=== Work required ===
Copy the records from the first line through the line containing "208 679 5 4 - 0.78", inclusive, substituting "PA" for "theta" and changing nothing else.

=== Dataset records ===
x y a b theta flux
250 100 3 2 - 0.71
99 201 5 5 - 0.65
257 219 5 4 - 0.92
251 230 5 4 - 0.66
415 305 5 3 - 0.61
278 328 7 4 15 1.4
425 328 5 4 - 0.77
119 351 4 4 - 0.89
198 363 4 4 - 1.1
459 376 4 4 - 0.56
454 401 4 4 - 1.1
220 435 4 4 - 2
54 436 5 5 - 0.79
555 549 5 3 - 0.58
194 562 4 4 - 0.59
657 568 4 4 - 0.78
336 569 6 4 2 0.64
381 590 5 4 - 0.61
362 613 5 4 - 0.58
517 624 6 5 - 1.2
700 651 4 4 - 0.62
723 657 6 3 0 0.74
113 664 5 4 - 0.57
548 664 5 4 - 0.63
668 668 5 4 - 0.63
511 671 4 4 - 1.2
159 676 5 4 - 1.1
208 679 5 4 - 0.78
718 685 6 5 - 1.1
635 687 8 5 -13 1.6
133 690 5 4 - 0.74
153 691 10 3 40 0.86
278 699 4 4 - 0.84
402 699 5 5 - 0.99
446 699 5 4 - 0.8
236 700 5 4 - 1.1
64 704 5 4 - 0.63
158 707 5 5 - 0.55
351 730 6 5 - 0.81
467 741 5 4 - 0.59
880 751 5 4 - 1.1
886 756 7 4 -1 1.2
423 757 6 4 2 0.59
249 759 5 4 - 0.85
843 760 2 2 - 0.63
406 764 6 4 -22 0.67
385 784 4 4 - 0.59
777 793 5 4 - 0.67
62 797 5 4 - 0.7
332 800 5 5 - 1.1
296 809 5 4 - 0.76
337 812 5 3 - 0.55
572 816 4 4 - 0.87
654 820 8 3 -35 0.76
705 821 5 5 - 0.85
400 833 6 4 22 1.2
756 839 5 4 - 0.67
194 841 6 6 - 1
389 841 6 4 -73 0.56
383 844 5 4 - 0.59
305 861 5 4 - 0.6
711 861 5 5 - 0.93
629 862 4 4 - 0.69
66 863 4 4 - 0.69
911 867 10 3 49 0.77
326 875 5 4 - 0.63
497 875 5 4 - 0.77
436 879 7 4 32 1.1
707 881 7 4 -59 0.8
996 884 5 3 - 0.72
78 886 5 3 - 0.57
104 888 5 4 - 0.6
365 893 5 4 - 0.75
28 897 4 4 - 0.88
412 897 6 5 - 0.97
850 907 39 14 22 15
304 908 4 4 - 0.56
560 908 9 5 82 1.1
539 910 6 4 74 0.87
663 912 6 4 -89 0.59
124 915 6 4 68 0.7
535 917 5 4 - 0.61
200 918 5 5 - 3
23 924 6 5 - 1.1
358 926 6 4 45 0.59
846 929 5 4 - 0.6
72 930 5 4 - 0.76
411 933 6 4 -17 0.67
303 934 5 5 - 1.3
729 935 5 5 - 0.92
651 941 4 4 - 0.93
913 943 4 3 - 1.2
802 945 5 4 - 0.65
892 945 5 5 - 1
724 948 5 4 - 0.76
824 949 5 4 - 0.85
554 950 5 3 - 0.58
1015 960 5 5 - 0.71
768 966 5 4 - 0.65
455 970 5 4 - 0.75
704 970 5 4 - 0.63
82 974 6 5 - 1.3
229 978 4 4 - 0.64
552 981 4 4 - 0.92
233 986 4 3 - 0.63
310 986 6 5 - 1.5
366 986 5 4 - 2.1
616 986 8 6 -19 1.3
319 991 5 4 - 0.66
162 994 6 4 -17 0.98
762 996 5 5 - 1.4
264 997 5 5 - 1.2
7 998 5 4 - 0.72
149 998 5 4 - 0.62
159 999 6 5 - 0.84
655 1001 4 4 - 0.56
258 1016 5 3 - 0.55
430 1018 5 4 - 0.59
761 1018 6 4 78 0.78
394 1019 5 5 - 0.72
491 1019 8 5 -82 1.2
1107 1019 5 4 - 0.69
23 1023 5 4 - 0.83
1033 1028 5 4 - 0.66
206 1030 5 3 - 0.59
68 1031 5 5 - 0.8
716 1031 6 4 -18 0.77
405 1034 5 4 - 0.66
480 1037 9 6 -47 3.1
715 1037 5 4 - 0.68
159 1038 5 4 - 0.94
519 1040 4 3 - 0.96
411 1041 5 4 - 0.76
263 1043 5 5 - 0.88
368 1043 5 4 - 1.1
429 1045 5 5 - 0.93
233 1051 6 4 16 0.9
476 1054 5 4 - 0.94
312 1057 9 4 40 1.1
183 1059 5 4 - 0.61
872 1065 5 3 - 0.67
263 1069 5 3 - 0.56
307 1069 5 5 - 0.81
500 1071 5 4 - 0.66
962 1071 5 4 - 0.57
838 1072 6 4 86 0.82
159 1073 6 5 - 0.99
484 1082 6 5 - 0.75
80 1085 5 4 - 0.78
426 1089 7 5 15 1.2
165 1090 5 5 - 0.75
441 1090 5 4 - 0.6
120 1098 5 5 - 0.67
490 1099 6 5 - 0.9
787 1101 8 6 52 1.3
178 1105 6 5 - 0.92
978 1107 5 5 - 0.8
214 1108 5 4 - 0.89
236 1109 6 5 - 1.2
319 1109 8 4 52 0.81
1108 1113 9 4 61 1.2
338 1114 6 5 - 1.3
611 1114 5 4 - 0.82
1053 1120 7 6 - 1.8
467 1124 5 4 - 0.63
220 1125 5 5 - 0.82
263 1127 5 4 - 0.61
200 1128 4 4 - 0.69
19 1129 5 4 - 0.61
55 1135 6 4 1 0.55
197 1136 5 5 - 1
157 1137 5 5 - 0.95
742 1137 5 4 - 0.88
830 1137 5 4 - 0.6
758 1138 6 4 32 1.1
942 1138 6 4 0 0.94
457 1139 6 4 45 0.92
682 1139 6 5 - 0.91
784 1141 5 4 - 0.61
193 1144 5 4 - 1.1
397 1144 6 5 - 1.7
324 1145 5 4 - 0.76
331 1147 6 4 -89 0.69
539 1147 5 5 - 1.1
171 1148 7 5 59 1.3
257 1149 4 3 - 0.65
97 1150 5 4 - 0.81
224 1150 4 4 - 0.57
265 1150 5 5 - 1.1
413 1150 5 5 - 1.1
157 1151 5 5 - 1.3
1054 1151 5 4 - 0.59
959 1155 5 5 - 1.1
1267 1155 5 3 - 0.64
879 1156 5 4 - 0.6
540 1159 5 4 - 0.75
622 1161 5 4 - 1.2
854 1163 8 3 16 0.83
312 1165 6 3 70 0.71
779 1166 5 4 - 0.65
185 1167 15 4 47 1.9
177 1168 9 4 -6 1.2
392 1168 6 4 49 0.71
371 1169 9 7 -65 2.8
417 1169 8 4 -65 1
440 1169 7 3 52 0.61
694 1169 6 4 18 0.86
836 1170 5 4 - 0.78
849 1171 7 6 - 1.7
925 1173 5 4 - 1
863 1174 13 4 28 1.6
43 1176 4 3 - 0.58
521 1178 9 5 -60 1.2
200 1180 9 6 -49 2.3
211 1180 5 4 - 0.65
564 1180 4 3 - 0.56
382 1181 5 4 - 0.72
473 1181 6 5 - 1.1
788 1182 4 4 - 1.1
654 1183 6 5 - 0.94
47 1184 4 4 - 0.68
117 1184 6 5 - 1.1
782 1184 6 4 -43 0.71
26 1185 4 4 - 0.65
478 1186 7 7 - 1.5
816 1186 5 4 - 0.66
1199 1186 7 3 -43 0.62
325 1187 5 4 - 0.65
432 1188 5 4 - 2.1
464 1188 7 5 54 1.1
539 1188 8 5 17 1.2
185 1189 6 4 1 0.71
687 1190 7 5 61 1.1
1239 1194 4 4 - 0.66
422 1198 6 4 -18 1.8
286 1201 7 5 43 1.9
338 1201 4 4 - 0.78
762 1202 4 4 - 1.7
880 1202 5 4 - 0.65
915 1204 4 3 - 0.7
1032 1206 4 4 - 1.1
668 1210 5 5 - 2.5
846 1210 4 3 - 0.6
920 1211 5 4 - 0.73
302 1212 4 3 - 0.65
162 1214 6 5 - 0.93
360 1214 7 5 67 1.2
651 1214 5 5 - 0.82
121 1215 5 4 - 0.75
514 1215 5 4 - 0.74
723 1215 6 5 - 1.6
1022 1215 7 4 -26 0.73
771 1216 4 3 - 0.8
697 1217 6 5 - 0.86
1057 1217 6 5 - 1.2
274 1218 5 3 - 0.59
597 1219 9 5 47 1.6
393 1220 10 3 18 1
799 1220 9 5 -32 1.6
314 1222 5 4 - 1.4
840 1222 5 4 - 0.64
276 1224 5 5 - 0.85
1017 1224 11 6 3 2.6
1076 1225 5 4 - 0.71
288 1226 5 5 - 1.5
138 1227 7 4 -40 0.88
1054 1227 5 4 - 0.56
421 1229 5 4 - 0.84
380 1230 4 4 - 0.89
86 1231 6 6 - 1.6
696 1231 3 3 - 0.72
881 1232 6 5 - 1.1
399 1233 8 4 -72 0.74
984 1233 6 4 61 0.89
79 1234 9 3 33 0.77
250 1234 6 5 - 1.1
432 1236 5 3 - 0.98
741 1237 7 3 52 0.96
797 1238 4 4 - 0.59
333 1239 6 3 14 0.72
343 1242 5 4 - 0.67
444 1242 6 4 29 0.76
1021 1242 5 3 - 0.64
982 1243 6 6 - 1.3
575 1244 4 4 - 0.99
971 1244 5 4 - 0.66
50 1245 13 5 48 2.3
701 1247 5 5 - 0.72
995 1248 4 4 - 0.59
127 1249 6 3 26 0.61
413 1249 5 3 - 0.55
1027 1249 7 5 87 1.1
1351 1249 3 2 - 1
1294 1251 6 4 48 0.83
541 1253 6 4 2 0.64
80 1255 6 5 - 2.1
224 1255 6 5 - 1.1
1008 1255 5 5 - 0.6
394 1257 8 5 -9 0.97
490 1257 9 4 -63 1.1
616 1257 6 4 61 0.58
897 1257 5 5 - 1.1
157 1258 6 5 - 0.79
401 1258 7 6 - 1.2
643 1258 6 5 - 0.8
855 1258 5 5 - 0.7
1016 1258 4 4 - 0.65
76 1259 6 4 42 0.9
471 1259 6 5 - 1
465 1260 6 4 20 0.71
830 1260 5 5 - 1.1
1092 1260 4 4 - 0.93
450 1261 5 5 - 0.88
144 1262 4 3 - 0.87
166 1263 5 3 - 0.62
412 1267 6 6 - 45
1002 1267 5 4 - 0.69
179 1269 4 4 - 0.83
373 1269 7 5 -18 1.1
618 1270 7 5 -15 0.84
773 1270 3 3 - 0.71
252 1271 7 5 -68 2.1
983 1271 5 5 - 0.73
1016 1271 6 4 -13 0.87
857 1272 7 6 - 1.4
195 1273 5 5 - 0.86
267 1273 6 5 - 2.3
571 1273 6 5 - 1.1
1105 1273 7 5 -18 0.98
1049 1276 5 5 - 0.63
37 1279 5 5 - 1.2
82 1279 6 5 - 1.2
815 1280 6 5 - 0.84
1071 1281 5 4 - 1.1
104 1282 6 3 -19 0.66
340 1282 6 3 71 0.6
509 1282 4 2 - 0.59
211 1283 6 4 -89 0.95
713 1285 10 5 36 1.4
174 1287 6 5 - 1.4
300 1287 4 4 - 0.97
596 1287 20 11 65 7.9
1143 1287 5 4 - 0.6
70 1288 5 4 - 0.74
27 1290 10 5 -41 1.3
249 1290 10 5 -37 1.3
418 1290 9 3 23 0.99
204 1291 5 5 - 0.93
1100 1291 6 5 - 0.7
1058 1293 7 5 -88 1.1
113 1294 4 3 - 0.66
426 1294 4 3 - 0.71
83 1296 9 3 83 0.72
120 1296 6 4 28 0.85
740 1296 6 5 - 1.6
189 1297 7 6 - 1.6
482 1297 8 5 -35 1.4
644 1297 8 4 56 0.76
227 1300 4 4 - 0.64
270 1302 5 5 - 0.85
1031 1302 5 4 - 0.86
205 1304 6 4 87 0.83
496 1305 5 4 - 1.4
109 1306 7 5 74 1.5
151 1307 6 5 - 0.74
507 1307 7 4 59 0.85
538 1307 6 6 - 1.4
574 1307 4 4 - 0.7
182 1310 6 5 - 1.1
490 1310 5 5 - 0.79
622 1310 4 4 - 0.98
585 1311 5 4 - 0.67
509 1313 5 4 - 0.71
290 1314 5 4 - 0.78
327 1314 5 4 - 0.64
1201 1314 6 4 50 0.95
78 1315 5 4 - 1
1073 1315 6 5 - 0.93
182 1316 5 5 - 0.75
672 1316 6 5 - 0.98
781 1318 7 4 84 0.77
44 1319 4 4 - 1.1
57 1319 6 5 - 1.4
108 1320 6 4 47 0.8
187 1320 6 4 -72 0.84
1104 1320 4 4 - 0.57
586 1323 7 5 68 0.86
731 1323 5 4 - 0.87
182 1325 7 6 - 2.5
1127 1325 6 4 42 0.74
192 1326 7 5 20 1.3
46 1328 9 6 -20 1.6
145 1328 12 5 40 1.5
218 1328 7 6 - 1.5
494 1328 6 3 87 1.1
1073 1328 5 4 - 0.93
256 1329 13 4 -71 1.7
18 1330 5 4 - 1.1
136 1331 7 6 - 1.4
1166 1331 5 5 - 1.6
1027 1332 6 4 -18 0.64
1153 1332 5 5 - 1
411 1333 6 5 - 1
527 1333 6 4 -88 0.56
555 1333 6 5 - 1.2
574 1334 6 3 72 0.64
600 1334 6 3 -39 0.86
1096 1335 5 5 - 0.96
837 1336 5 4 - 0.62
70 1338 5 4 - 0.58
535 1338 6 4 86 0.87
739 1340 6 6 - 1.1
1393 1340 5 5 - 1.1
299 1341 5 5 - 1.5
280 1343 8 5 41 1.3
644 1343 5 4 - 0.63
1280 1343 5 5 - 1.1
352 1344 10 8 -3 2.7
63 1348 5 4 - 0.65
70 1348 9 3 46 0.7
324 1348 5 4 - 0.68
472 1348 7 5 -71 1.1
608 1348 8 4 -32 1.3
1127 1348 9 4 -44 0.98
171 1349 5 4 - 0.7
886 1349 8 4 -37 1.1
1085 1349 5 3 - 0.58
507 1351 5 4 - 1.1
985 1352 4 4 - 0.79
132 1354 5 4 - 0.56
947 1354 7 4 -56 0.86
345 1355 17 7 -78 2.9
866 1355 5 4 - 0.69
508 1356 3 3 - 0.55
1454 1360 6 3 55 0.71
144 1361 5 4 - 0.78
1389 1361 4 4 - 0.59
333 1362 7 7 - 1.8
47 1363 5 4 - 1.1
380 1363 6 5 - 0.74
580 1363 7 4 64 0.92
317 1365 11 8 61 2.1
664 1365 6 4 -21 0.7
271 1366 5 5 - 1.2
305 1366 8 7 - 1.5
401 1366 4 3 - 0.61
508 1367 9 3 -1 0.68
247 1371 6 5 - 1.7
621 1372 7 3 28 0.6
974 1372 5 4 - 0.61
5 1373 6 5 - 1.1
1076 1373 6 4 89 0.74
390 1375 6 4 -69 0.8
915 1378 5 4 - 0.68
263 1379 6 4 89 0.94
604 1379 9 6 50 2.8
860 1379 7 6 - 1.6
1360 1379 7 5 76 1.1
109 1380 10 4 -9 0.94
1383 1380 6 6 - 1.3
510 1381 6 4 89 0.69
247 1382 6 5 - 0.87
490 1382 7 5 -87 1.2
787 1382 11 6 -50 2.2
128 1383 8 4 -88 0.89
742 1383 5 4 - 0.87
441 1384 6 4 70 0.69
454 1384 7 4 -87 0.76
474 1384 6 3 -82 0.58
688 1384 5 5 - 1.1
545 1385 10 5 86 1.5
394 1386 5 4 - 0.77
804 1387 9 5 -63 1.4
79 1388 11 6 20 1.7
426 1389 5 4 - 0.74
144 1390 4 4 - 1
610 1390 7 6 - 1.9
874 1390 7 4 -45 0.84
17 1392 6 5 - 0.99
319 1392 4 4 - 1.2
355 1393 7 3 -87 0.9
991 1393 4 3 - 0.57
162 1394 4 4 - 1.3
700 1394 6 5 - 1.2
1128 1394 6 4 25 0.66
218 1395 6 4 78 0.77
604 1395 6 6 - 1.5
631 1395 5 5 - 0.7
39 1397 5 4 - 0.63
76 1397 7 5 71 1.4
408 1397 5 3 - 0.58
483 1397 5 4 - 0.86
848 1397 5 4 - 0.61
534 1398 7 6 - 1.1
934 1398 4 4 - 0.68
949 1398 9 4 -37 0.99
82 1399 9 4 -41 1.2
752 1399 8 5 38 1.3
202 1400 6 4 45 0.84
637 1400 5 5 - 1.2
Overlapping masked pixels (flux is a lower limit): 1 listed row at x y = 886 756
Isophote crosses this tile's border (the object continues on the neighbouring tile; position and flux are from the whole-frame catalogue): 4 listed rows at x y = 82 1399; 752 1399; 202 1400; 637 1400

=== Reply ===
x y a b PA flux
250 100 3 2 - 0.71
99 201 5 5 - 0.65
257 219 5 4 - 0.92
251 230 5 4 - 0.66
415 305 5 3 - 0.61
278 328 7 4 15 1.4
425 328 5 4 - 0.77
119 351 4 4 - 0.89
198 363 4 4 - 1.1
459 376 4 4 - 0.56
454 401 4 4 - 1.1
220 435 4 4 - 2
54 436 5 5 - 0.79
555 549 5 3 - 0.58
194 562 4 4 - 0.59
657 568 4 4 - 0.78
336 569 6 4 2 0.64
381 590 5 4 - 0.61
362 613 5 4 - 0.58
517 624 6 5 - 1.2
700 651 4 4 - 0.62
723 657 6 3 0 0.74
113 664 5 4 - 0.57
548 664 5 4 - 0.63
668 668 5 4 - 0.63
511 671 4 4 - 1.2
159 676 5 4 - 1.1
208 679 5 4 - 0.78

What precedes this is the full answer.